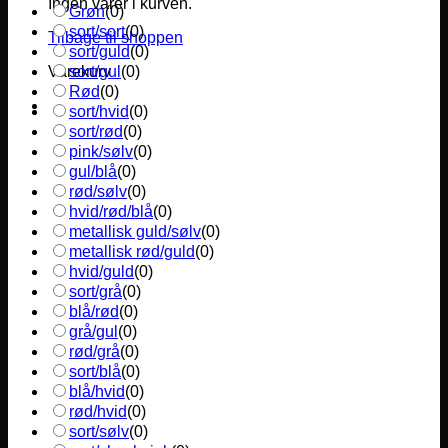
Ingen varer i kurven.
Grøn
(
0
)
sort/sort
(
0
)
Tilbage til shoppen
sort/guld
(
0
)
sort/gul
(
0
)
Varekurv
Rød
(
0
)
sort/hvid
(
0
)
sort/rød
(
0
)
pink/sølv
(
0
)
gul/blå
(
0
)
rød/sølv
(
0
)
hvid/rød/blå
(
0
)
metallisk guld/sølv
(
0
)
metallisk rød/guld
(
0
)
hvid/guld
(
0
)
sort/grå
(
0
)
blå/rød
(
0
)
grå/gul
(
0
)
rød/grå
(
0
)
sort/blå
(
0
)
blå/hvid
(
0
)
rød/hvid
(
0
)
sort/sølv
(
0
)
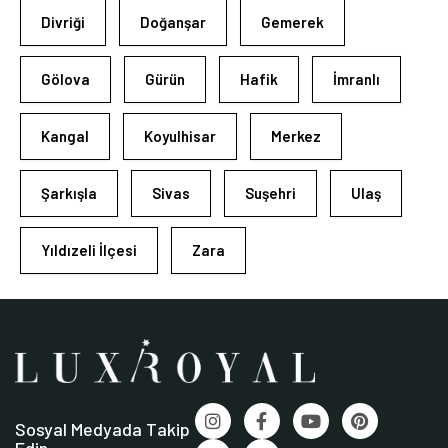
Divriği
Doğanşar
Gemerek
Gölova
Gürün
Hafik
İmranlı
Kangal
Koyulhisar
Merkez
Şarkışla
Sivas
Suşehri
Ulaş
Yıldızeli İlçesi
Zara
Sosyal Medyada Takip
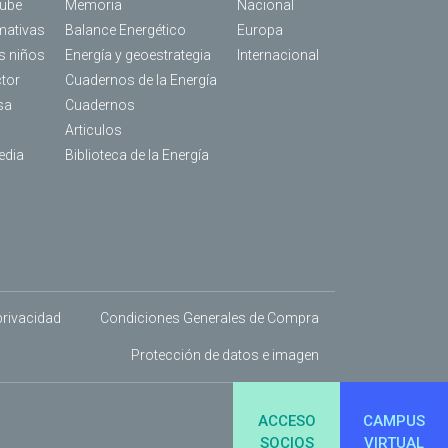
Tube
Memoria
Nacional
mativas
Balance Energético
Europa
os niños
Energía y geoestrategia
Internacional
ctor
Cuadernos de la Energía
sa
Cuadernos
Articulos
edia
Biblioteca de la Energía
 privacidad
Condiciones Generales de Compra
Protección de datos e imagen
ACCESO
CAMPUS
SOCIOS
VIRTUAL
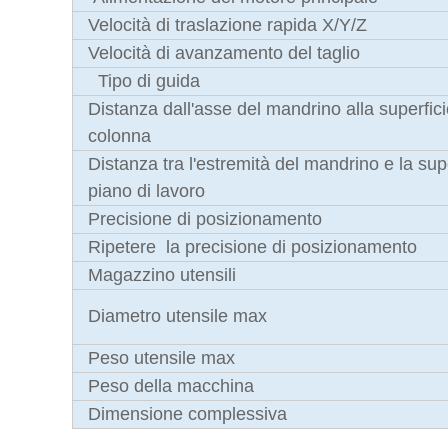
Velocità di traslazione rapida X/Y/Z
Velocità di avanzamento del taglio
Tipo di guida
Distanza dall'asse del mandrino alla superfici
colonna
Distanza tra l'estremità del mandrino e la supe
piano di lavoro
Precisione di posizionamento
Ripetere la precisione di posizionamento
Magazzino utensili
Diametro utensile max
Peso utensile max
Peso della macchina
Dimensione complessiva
-*-*-
| The problem |
Output everything in the records above word for word, but not the pictures.

| Written answer |
Ingen varer i kurven.
Grøn
(
0
)
sort/sort
(
0
)
Tilbage til shoppen
sort/guld
(
0
)
sort/gul
(
0
)
Varekurv
Rød
(
0
)
sort/hvid
(
0
)
sort/rød
(
0
)
pink/sølv
(
0
)
gul/blå
(
0
)
rød/sølv
(
0
)
hvid/rød/blå
(
0
)
metallisk guld/sølv
(
0
)
metallisk rød/guld
(
0
)
hvid/guld
(
0
)
sort/grå
(
0
)
blå/rød
(
0
)
grå/gul
(
0
)
rød/grå
(
0
)
sort/blå
(
0
)
blå/hvid
(
0
)
rød/hvid
(
0
)
sort/sølv
(
0
)
Divriği
Doğanşar
Gemerek
Gölova
Gürün
Hafik
İmranlı
Kangal
Koyulhisar
Merkez
Şarkışla
Sivas
Suşehri
Ulaş
Yıldızeli İlçesi
Zara
Sosyal Medyada Takip
Tube
Memoria
Nacional
mativas
Balance Energético
Europa
os niños
Energía y geoestrategia
Internacional
ctor
Cuadernos de la Energía
sa
Cuadernos
Articulos
edia
Biblioteca de la Energía
 privacidad
Condiciones Generales de Compra
Protección de datos e imagen
ACCESO
CAMPUS
SOCIOS
VIRTUAL
Velocità di traslazione rapida X/Y/Z
Velocità di avanzamento del taglio
Tipo di guida
Distanza dall'asse del mandrino alla superfici
colonna
Distanza tra l'estremità del mandrino e la supe
piano di lavoro
Precisione di posizionamento
Ripetere la precisione di posizionamento
Magazzino utensili
Diametro utensile max
Peso utensile max
Peso della macchina
Dimensione complessiva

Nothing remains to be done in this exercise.